Weighted Sampler Node

Weighted Sampler Node¶

GraSP supports random selection of values for attributes in your workflow using the weighted_sampler node. This node enables you to sample configuration values—optionally with custom weights—or pull data directly from external sources.

Weighted sampler nodes are useful for randomized data generation, prompt diversity, scenario coverage, and more.

Example Configuration¶

persona_sampler:
  node_type: weighted_sampler
  attributes:
    num_turns:                # Attribute name
      values: [2, 3, 4, 5]    # Possible values
    tone:
      values: [professional, casual, friendly, formal]
      weights: [2, 1, 1, 1]   # Optional weights (default: equal weights)
    question_role:
      values:
        column: "persona"
        source:
          type: "hf"
          repo_id: "nvidia/Nemotron-Personas"
          config_name: "default"
          split: "train"

Configuration Fields¶

node_type:
Set to weighted_sampler to indicate this node type.
attributes:
Map of attribute names to their sampling configuration.
values:
List of possible values to sample from, or configuration for external data sources.
- If a static list is provided, one value is sampled per run.
- If pointing to a data source (like Huggingface or Disk), values are read sequentially from the source. If the source has fewer records than needed, it loops back to the beginning (non-stream sources only).
- The column can be a single column name or a list of columns (for column-wise sampling).
weights (optional):
List of weights (same length as values) for weighted random sampling. If not specified, all values are sampled with equal probability.
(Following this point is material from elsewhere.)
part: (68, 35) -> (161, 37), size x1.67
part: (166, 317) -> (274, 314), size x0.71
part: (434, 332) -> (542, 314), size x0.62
Advanced Data Source Sampling¶

Static List:
```
num_turns:
  values: [2, 3, 4, 5]
```

Data Source (e.g. Huggingface):

question_role:
  values:
    column: "persona"
    source:
      type: "hf"
      repo_id: "nvidia/Nemotron-Personas"
      config_name: "default"
      split: "train"

Multiple Columns:
If column is a list, one column is picked at random for each record.

Notes¶

Attribute values can be sampled randomly or sequentially from lists, data files, or Huggingface datasets.
When using a non-stream data source and records run out, sampling loops back to the beginning.
For best performance, avoid using stream data sources with samplers. Also make sure the dataset is not too large, as it downloads and pick sample in local process.
The sampled values are stored as state variables, ready for use by subsequent nodes.

Tip: Use weighted samplers to inject diversity and controlled randomness into your pipeline, or to generate data for experiments and training.